Stored records:
*****

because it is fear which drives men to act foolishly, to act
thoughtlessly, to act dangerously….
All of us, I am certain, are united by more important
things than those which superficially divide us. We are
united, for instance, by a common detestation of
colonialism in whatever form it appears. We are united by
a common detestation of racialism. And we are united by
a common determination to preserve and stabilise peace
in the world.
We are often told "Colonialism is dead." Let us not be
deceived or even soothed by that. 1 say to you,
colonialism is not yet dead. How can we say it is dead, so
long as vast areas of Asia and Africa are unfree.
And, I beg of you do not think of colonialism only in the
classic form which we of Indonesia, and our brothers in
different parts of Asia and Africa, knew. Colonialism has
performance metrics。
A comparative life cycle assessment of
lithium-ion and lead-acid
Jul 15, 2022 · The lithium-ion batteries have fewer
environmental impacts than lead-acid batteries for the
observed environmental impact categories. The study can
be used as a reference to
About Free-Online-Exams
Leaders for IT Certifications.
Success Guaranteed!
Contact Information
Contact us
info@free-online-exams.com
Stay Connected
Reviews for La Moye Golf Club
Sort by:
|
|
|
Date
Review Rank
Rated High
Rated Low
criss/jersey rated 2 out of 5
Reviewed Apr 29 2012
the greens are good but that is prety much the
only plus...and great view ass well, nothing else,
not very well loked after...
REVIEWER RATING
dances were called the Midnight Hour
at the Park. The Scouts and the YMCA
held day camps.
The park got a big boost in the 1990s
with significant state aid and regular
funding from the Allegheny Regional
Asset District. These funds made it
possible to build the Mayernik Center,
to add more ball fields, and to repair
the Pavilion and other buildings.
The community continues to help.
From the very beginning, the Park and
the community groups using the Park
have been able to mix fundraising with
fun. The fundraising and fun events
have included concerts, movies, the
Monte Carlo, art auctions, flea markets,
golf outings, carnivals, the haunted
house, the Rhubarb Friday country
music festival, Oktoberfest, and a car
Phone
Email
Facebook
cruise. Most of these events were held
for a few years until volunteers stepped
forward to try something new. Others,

*****

All the records, from the first line to the last: repeat them exactly.

Problem solution:
because it is fear which drives men to act foolishly, to act
thoughtlessly, to act dangerously….
All of us, I am certain, are united by more important
things than those which superficially divide us. We are
united, for instance, by a common detestation of
colonialism in whatever form it appears. We are united by
a common detestation of racialism. And we are united by
a common determination to preserve and stabilise peace
in the world.
We are often told "Colonialism is dead." Let us not be
deceived or even soothed by that. 1 say to you,
colonialism is not yet dead. How can we say it is dead, so
long as vast areas of Asia and Africa are unfree.
And, I beg of you do not think of colonialism only in the
classic form which we of Indonesia, and our brothers in
different parts of Asia and Africa, knew. Colonialism has
performance metrics。
A comparative life cycle assessment of
lithium-ion and lead-acid
Jul 15, 2022 · The lithium-ion batteries have fewer
environmental impacts than lead-acid batteries for the
observed environmental impact categories. The study can
be used as a reference to
About Free-Online-Exams
Leaders for IT Certifications.
Success Guaranteed!
Contact Information
Contact us
info@free-online-exams.com
Stay Connected
Reviews for La Moye Golf Club
Sort by:
|
|
|
Date
Review Rank
Rated High
Rated Low
criss/jersey rated 2 out of 5
Reviewed Apr 29 2012
the greens are good but that is prety much the
only plus...and great view ass well, nothing else,
not very well loked after...
REVIEWER RATING
dances were called the Midnight Hour
at the Park. The Scouts and the YMCA
held day camps.
The park got a big boost in the 1990s
with significant state aid and regular
funding from the Allegheny Regional
Asset District. These funds made it
possible to build the Mayernik Center,
to add more ball fields, and to repair
the Pavilion and other buildings.
The community continues to help.
From the very beginning, the Park and
the community groups using the Park
have been able to mix fundraising with
fun. The fundraising and fun events
have included concerts, movies, the
Monte Carlo, art auctions, flea markets,
golf outings, carnivals, the haunted
house, the Rhubarb Friday country
music festival, Oktoberfest, and a car
Phone
Email
Facebook
cruise. Most of these events were held
for a few years until volunteers stepped
forward to try something new. Others,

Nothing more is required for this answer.